Rebellatrix divaricerca – evolution not discussed.
Evolution 101 –
“In fact, some lineages have changed so little for such a long time that they are often called living fossils. Coelacanths comprise a fish lineage that branched off of the tree near the base of the vertebrate clade. Until 1938, scientists thought that coelacanths went extinct 80 million years ago. But in 1938, scientists discovered a living coelacanth from a population in the Indian Ocean that looked very similar to its fossil ancestors.
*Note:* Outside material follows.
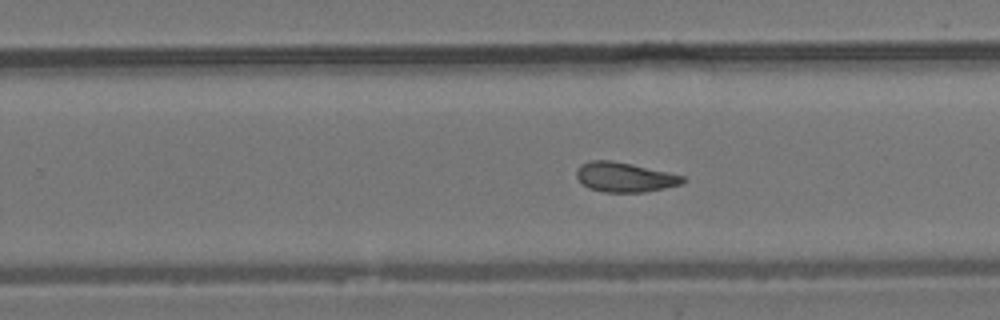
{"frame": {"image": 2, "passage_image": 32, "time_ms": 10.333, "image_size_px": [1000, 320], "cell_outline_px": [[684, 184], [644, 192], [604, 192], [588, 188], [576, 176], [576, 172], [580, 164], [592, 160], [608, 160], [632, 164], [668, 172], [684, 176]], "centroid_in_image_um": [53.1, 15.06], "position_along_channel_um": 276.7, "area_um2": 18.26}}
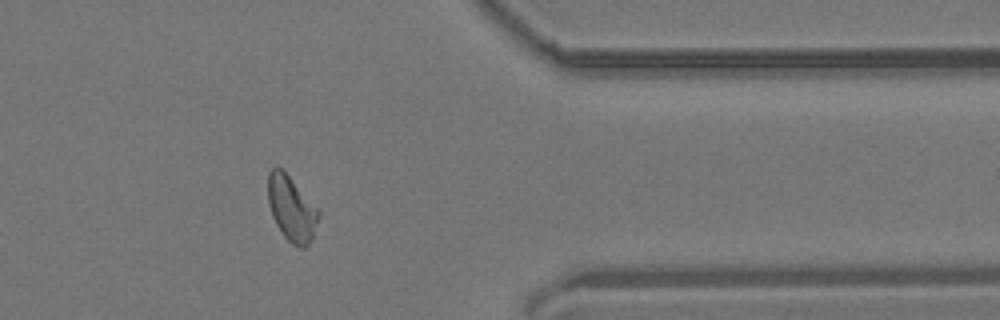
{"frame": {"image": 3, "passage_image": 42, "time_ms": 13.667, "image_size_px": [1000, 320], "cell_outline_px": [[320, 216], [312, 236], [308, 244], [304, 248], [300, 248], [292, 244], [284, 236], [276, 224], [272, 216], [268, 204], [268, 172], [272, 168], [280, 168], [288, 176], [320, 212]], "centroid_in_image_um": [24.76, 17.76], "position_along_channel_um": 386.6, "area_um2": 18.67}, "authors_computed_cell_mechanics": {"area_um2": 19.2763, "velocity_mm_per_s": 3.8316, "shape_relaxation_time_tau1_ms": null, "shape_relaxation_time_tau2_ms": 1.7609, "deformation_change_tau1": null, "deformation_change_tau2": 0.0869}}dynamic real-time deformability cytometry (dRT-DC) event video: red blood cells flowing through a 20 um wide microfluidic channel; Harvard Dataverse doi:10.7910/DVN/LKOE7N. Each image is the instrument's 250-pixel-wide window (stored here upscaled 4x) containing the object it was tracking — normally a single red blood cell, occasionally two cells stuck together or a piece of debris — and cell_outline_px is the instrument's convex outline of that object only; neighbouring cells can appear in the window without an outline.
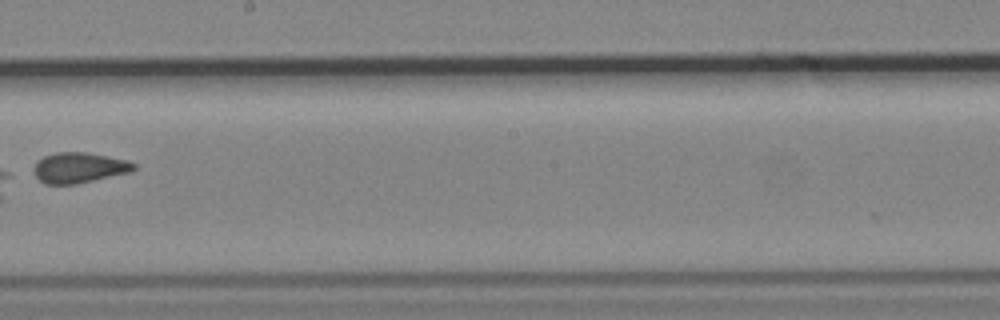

Hence, the coelacanth lineage exhibits about 80 million years’ worth of morphological stasis.” I.e., not evolution.
Smithsonian Institute
“The coelacanth’s evolutionary relationships are a matter of controversy. There are several competing hypotheses and many unresolved questions, in large part owing to the many unusual characters found in coelacanths. Experts largely agree that coelacanths are primitive osteichthyans or bony fishes (as opposed to cartilaginous fish, such as sharks and rays) and that their closest living relatives are the primitive lungfishes (known from freshwaters of South Africa, Australia, and South America), but they disagree on the exact placement of the coelacanth in the evolutionary history of vertebrates. Coelacanths might best be described as occupying a side branch in the basal portion of the vertebrate lineage, closely related to but distinct from the ancestor of tetrapods (four-legged vertebrates).”